This lesson introduces assertion functions which let us narrow the type of a variable or property for the remainder of the containing scope. We're going to learn how to create an assertion function by using the
asserts keyword in the function signature. In particular, we're going to focus on narrowing the
unknown type to a more specific type.
[0:22] Now, let's see what happens when I try to parse strings as arguments. For example, I could try to create the range of letters from a through f. Now, TypeScript gives us a TypeError. This is because both from and to are expected to be numbers.
[0:37] I'm going to use an as any type assertion here to suppress these TypeErrors. I'm pretending that we're working with variables here which are typed as any. If I now run the program again, you can see that we get an error because we're parsing invalid arguments to the function. We've convinced ourselves that our parameter checks are working correctly.
[1:00] I want to go ahead and I want to refactor this check into an assert function. Let's say that we want to have a function called assert and our assert function is going to accept a condition, and it's going to accept a message. If the condition is not met, this function is supposed to throw an error and we're going to parse through our message. I'm going to use the assert function and verify it that the from and to params are actually numbers.
[1:31] I'm going to parse the same error message to the assert call. Now that we're using the assert function, we no longer need this if-statement. I'm going remove it. Unfortunately, our code is no longer type correct. Typescript is giving us a bunch of type errors.
[1:48] This is because from and to are now inferred to be of type unknown. Unlike before, from and to are no longer narrowed to type number.

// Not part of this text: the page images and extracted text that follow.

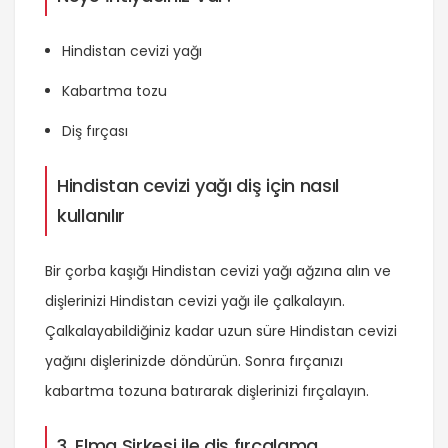
Hindistan cevizi yağı
Kabartma tozu
Diş fırçası
Hindistan cevizi yağı diş için nasıl
kullanılır
Bir çorba kaşığı Hindistan cevizi yağı ağzına alın ve
dişlerinizi Hindistan cevizi yağı ile çalkalayın.
Çalkalayabildiğiniz kadar uzun süre Hindistan cevizi
yağını dişlerinizde döndürün. Sonra fırçanızı
kabartma tozuna batırarak dişlerinizi fırçalayın.
3. Elma Sirkesi ile diş fırçalama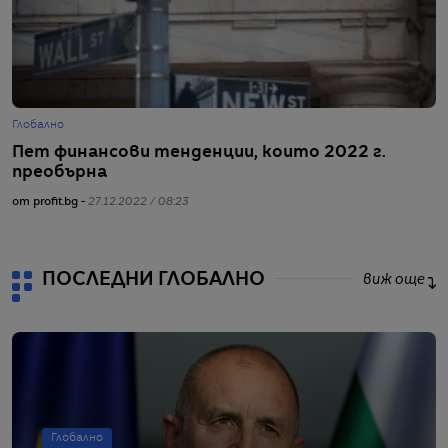
Глобално
Ж
Пет финансови тенденции, които 2022 г.
О
преобърна
о
от profit.bg -
27.12.2022 / 08:23
от
ПОСЛЕДНИ ГЛОБАЛНО
виж още
Глобално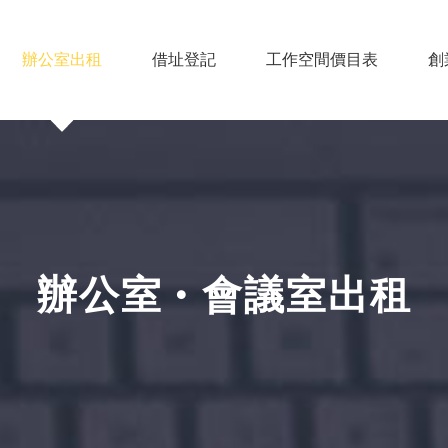
辦公室出租
借址登記
工作空間價目表
創
辦公室 • 會議室出租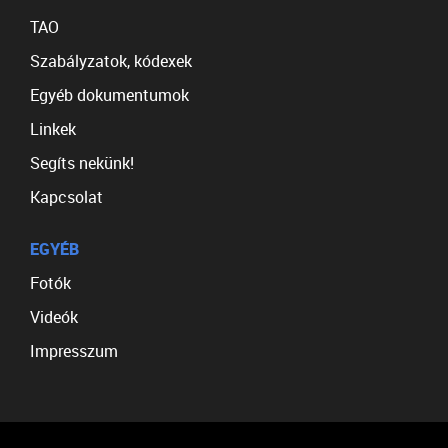
TAO
Szabályzatok, kódexek
Egyéb dokumentumok
Linkek
Segíts nekünk!
Kapcsolat
EGYÉB
Fotók
Videók
Impresszum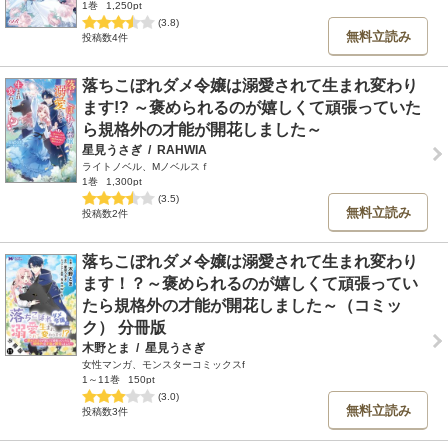
1巻
1,250pt
(3.8)
無料立読み
投稿数4件
落ちこぼれダメ令嬢は溺愛されて生まれ変わり
ます!? ～褒められるのが嬉しくて頑張っていた
ら規格外の才能が開花しました～
星見うさぎ
/
RAHWIA
ライトノベル、Mノベルスｆ
1巻
1,300pt
(3.5)
無料立読み
投稿数2件
落ちこぼれダメ令嬢は溺愛されて生まれ変わり
ます！？～褒められるのが嬉しくて頑張ってい
たら規格外の才能が開花しました～（コミッ
ク） 分冊版
木野とま
/
星見うさぎ
女性マンガ、モンスターコミックスf
1～11巻
150pt
(3.0)
無料立読み
投稿数3件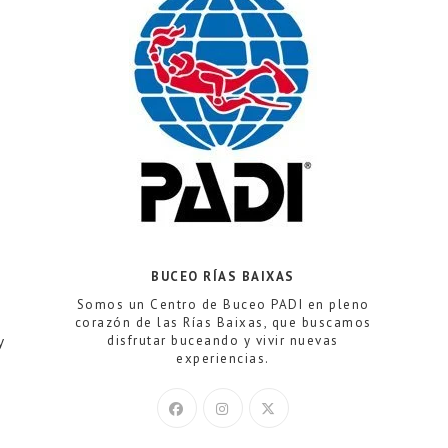
web
BUCEO RÍAS BAIXAS
Somos un Centro de Buceo PADI en pleno
corazón de las Rías Baixas, que buscamos
y
disfrutar buceando y vivir nuevas
experiencias.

This is because typescript doesn't understand that if this condition is false our assert function will throw an error. We need to tell typescript explicitly that our assert function has that behavior. We do that by adding what's called an assertion signature.
[2:13] This assertion signature says that whatever gets parsed to the condition parameter must be true if our assert function returns regularly and doesn't throw an error. Notice that this is the behavior we've implemented here. If the condition isn't true, we throw an error. Otherwise, we implicitly return. Typescript understands the implications that this behavior has on the control flow of the program.
[2:39] If control flow makes it to line 16, it means this condition must have been true, because otherwise assert would have thrown an error. This means that at this point, TypeScript can safely assume from and to to be of type number.
[2:55] Instead of this combined assert call, we could have also written two separate assert calls. We can first assert that the from parameters of type number and then we can assert that the two parameters of type number. The effect of these assert calls is the same as before.
[3:11] If control flow makes it parse these assert calls, from and to can safely be assumed to be of type number. If I go ahead and run our code again, we can see that we get the correct error message saying that from must be a number.
[3:27] Next up, I want to show you how we can write a more specialized assert function. Let's go ahead and delete the one we currently have. Let's say, I want to write an assert function called, Assert is Number. This function is going to accept a value of type unknown and it's going to accept a string.
[3:47] Within the body of the function, we're going to say that if the type of value is not a number, we're going to throw an error. We also need to add an assertion signature to our function. This time, we're going to assert that value is a number. This assertion signature says that unless our functions throws an error, value can be narrowed to type number.
[4:11] With this assertion signature in place, we can go ahead, remove our two assert calls, and use our new function. With these checks in place, you can see that we no longer get any type errors. Let's run one final check to make sure we still get the right error and indeed, we do.
Well done! I can see multiple uses for this kind of reasoning and "defense" when writing open-source packages.